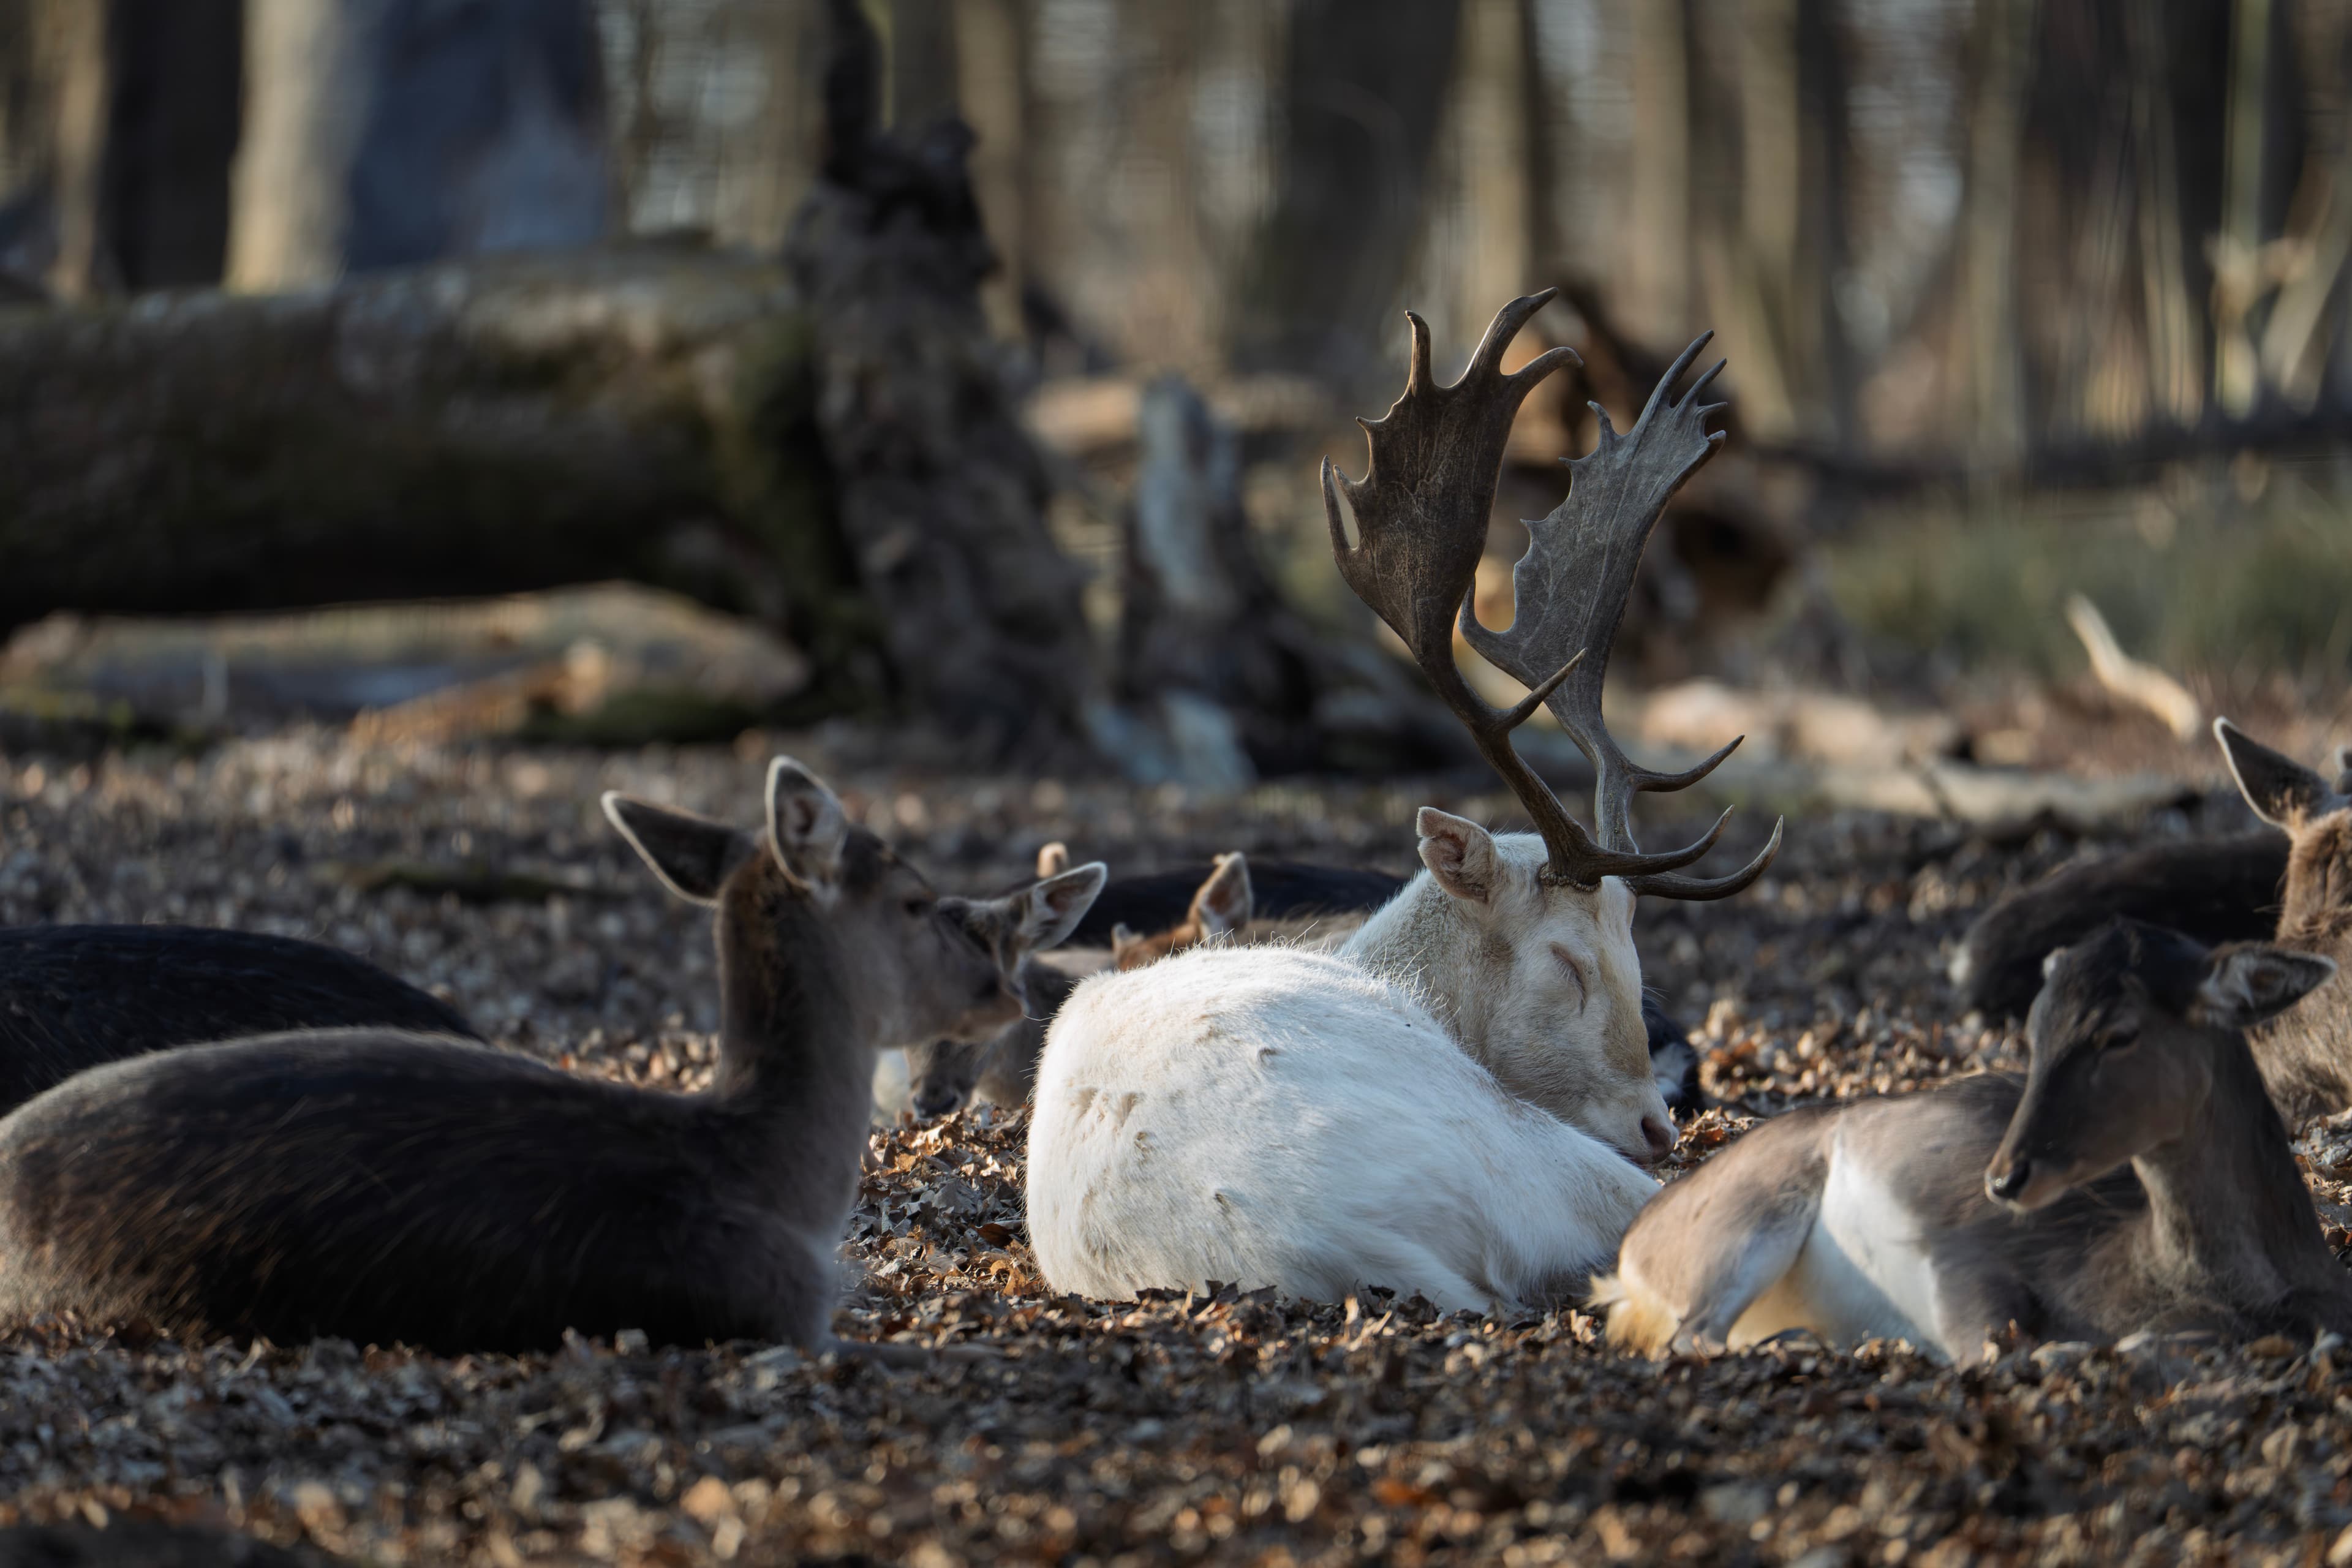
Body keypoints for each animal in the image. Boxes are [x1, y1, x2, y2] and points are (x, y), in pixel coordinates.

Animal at [1600, 920, 2346, 1361]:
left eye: (2119, 1032)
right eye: (2035, 1027)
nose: (2006, 1177)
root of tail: (1626, 1262)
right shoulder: (1968, 1262)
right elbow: (2009, 1343)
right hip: (1745, 1219)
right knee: (1691, 1337)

* * * * * * * * *

--- PROBLEM REQUIREMENTS ---
In the preceding material, find each line holding the word "right" and copy it out.

--- SOLVED EXERCISE ---
right eye: (2035, 1027)
right shoulder: (1968, 1262)
right elbow: (2009, 1343)
right hip: (1745, 1219)
right knee: (1691, 1337)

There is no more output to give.